(Page-level text extractions)

====

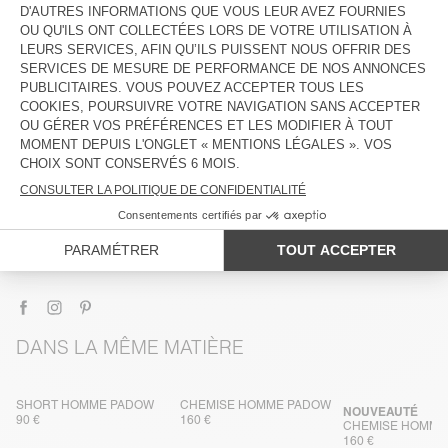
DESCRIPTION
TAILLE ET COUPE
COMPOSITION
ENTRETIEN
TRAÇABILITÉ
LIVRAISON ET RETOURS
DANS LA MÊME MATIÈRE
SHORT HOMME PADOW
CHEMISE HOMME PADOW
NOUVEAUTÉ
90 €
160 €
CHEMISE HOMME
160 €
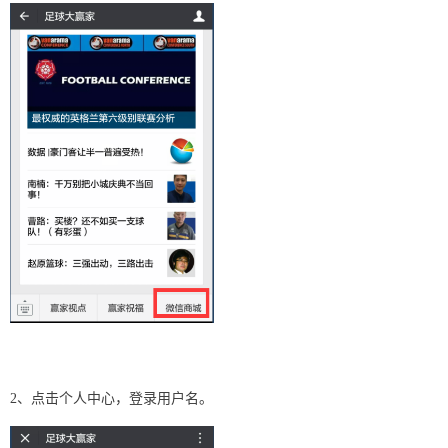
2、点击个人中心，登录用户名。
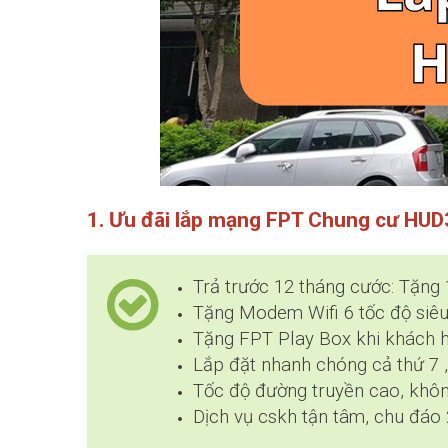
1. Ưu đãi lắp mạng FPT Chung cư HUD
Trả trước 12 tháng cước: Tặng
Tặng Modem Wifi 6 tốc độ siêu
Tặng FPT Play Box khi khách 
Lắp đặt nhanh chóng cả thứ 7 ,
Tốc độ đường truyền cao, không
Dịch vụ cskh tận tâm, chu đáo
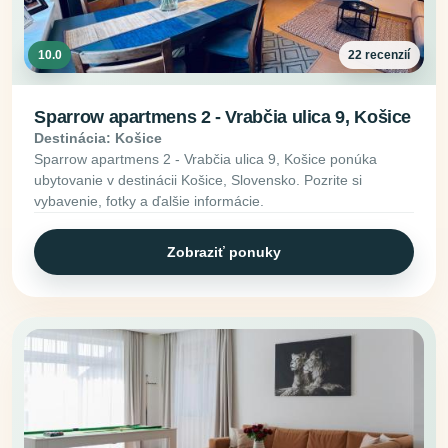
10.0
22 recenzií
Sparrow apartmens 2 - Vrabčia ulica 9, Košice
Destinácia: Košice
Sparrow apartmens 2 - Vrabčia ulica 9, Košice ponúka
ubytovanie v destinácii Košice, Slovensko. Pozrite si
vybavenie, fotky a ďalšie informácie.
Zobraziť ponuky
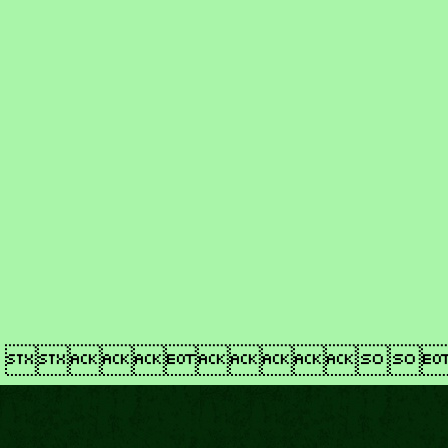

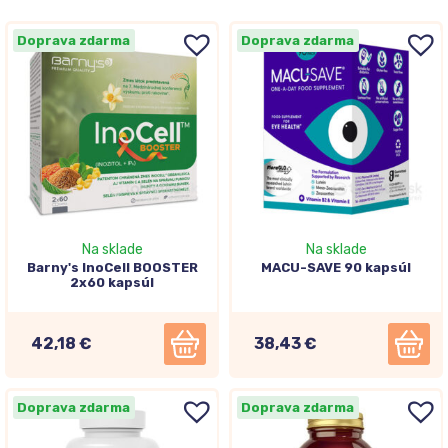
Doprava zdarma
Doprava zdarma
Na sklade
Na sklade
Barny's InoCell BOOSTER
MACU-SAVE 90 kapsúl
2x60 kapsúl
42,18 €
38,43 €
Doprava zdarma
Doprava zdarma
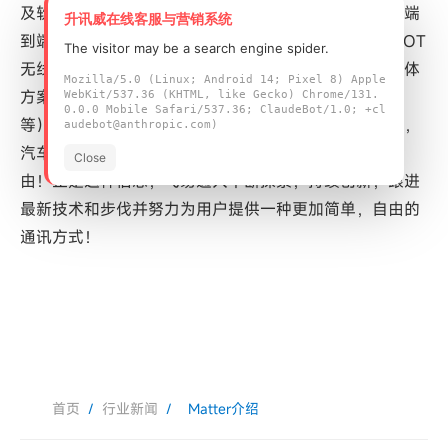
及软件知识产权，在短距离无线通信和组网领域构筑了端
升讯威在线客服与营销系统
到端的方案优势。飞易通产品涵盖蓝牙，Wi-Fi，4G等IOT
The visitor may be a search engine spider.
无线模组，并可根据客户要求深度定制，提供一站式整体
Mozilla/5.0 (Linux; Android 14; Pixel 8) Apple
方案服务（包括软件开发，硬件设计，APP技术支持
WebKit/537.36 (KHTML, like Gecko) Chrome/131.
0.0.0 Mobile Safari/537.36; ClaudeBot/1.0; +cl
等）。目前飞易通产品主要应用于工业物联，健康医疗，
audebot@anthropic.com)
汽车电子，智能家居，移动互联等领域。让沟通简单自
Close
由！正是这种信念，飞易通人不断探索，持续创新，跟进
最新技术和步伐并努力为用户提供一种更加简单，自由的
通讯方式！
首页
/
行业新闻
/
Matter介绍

====

▶ **Work required**:
Please extract every line of text from the data above verbatim, leaving the pictures out of your answer.

▶ **Your solution**:
DESCRIPTION
TAILLE ET COUPE
COMPOSITION
ENTRETIEN
TRAÇABILITÉ
LIVRAISON ET RETOURS
DANS LA MÊME MATIÈRE
SHORT HOMME PADOW
CHEMISE HOMME PADOW
NOUVEAUTÉ
90 €
160 €
CHEMISE HOMME
160 €
2、点击个人中心，登录用户名。
1. Ưu đãi lắp mạng FPT Chung cư HUD
Trả trước 12 tháng cước: Tặng
Tặng Modem Wifi 6 tốc độ siêu
Tặng FPT Play Box khi khách 
Lắp đặt nhanh chóng cả thứ 7 ,
Tốc độ đường truyền cao, không
Dịch vụ cskh tận tâm, chu đáo
10.0
22 recenzií
Sparrow apartmens 2 - Vrabčia ulica 9, Košice
Destinácia: Košice
Sparrow apartmens 2 - Vrabčia ulica 9, Košice ponúka
ubytovanie v destinácii Košice, Slovensko. Pozrite si
vybavenie, fotky a ďalšie informácie.
Zobraziť ponuky

Doprava zdarma
Doprava zdarma
Na sklade
Na sklade
Barny's InoCell BOOSTER
MACU-SAVE 90 kapsúl
2x60 kapsúl
42,18 €
38,43 €
Doprava zdarma
Doprava zdarma
及软件知识产权，在短距离无线通信和组网领域构筑了端
升讯威在线客服与营销系统
到端的方案优势。飞易通产品涵盖蓝牙，Wi-Fi，4G等IOT
The visitor may be a search engine spider.
无线模组，并可根据客户要求深度定制，提供一站式整体
Mozilla/5.0 (Linux; Android 14; Pixel 8) Apple
方案服务（包括软件开发，硬件设计，APP技术支持
WebKit/537.36 (KHTML, like Gecko) Chrome/131.
0.0.0 Mobile Safari/537.36; ClaudeBot/1.0; +cl
等）。目前飞易通产品主要应用于工业物联，健康医疗，
audebot@anthropic.com)
汽车电子，智能家居，移动互联等领域。让沟通简单自
Close
由！正是这种信念，飞易通人不断探索，持续创新，跟进
最新技术和步伐并努力为用户提供一种更加简单，自由的
通讯方式！
首页
/
行业新闻
/
Matter介绍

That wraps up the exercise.